Oxford (Oxenford) is obviously a compact and historic city although visiting specific buildings at short notice is difficult at present. Christ Church Cathedral (England’s smallest for the largest diocese) and the Ashmolean Museum (currently organising a Rembrandt exhibition) were unbookable whilst the Pitt-Rivers Museum didn’t open until September.
I went for the Bank Holiday weekend and stayed in Headington, opposite the former football ground (left), where a long parade of shops and cafes now lies.

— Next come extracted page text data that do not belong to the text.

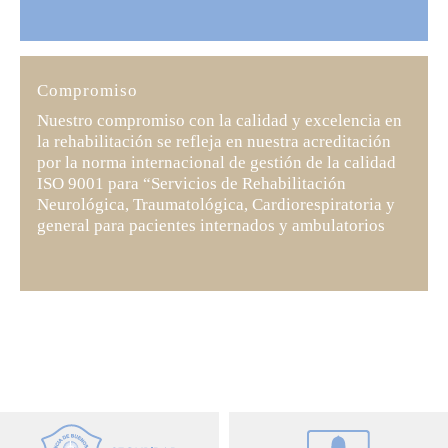
Compromiso
Nuestro compromiso con la calidad y excelencia en
la rehabilitación se refleja en nuestra acreditación
por la norma internacional de gestión de la calidad
ISO 9001 para “Servicios de Rehabilitación
Neurológica, Traumatológica, Cardiorespiratoria y
general para pacientes internados y ambulatorios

I was able to visit the outdoor parts of Oxford Castle and Prison, where our 45-minute tour was led by the “Empress Matilda” (Natalia, left). The entrance will be familiar to those who have viewed The Wench is Dead, where two of the boatmen were hanged and a third reprieved. The prison (right), where real executions took place, closed in 1996, just in time for filming an episode first shown in 1998.

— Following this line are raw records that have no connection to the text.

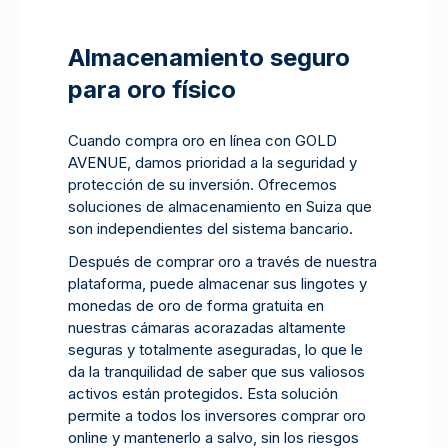
Almacenamiento seguro
para oro físico
Cuando compra oro en línea con GOLD
AVENUE, damos prioridad a la seguridad y
protección de su inversión. Ofrecemos
soluciones de almacenamiento en Suiza que
son independientes del sistema bancario.
Después de comprar oro a través de nuestra
plataforma, puede almacenar sus lingotes y
monedas de oro de forma gratuita en
nuestras cámaras acorazadas altamente
seguras y totalmente aseguradas, lo que le
da la tranquilidad de saber que sus valiosos
activos están protegidos. Esta solución
permite a todos los inversores comprar oro
online y mantenerlo a salvo, sin los riesgos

Oxford’ oldest surviving building, dating from c.1040, is St. Michael at the North Gate (left), on the east side of Cornmarket Street. Visitors can climb the Tower which incorporated the Bocarno Prison, where Cranmer, Latimer and Ridley were held. The place of their execution is now the Martyrs’ Memorial (right).
The most accessible parts of the city were those with a twentieth century theme. The former Oxford High School for Boys on George Street, of which Ronnie Barker was an alumnus, inspired the Four Candles pub (left). Morse sites are ubiquitous, particularly the Randolph Hotel, whilst the Eagle and Child (below) was frequented by the likes of Tolkein and Lewis (C.S., not Robbie), as Crick and Watson did its Cambridge namesake during their DNA research. I was able to verify that the “Last Bus to Woodstock” leaves Magdalen Street at 00:16.
This central plaque (left), around the corner from the Pitt-Rivers Museum, remembers Dorothy Hodgkin, the renowned chemist from Beccles.